Hace años recorría la capital de Ecuador, cuya fundación se atribuye al español Benalcázar. En una pared blanca, las palabras espetaban: “Benalcázar no fundó Quito, la destruyó”. Recordé este incidente al leer el nuevo libro de Juan Francisco Bedregal Villanueva, Tras el oro de Chuquiabo, basado en su tesis doctoral.

Conocí a su autor allá por 1973, cuando se llamaba Sebastián, estudiante de arquitectura. Solo tiempo después, como correspondía, supe su nombre de pila. Eran momentos de represión, cuando intentábamos protegernos tras un “nombre de guerra”, que a menudo no era sino una delgada tira de papel transparente. Aunque no organizamos ninguna batalla ni marchamos a ningún frente, las dictaduras y sus “paracos” nos respondieron con plomo.

Años después, Juan Francisco marchó para México, la tierra de las mejores universidades para cursar un posgrado.

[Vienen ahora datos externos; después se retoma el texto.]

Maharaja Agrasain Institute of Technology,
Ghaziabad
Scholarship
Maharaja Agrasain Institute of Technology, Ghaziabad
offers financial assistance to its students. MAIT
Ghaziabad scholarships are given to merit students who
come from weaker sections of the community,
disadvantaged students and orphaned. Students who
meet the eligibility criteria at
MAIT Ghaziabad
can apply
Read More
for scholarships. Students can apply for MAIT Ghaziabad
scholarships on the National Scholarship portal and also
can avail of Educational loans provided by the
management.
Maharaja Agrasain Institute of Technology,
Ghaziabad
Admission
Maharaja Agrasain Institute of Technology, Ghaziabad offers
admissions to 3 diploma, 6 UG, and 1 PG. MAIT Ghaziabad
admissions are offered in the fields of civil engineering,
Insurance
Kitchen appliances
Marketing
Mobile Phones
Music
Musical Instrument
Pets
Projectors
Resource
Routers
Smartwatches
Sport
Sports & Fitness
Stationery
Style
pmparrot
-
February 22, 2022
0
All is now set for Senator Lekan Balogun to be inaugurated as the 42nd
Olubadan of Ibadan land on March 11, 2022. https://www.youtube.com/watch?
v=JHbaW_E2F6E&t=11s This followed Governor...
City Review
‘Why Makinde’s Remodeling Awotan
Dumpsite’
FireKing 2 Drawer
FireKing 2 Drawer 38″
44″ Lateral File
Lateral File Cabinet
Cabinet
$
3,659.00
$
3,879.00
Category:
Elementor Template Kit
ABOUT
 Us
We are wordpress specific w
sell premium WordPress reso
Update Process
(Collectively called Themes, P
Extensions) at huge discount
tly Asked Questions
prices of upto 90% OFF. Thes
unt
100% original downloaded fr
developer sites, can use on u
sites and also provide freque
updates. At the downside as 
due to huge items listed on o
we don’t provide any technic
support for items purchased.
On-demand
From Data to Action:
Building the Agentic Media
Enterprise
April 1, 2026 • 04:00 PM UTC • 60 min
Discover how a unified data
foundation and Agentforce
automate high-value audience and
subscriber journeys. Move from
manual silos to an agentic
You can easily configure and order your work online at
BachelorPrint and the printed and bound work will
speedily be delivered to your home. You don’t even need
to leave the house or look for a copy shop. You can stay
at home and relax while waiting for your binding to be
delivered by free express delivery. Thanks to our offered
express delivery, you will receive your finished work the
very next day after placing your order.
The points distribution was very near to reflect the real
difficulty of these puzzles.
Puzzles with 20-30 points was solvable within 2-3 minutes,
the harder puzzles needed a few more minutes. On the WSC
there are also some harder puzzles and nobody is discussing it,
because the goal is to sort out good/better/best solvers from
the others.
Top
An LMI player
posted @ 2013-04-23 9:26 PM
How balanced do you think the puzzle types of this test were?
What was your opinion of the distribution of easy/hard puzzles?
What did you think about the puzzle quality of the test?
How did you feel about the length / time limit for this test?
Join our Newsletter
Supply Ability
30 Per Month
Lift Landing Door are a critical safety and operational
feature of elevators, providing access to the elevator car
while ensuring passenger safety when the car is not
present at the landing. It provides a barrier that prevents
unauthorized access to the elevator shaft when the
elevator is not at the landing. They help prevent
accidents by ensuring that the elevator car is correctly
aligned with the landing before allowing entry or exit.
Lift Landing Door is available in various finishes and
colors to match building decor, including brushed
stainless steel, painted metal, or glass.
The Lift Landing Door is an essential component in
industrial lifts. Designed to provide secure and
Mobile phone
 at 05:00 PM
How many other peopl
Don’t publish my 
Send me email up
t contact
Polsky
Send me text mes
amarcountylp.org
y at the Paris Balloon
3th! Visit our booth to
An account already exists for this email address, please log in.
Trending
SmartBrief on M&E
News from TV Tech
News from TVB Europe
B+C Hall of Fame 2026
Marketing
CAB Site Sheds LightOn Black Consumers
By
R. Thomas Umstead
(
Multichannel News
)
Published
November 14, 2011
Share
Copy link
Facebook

Se doctoró en la docta Universidad Nacional Autónoma de México (UNAM) tras cinco años de búsquedas y de (des)encuentros con las teorías sobre las constelaciones urbanas. Allí donde no te regalan nada y un título de cuarto nivel exige mucho más que una rápida excursión por aulas de fin de semana, pocas lecturas y profesores apresurados.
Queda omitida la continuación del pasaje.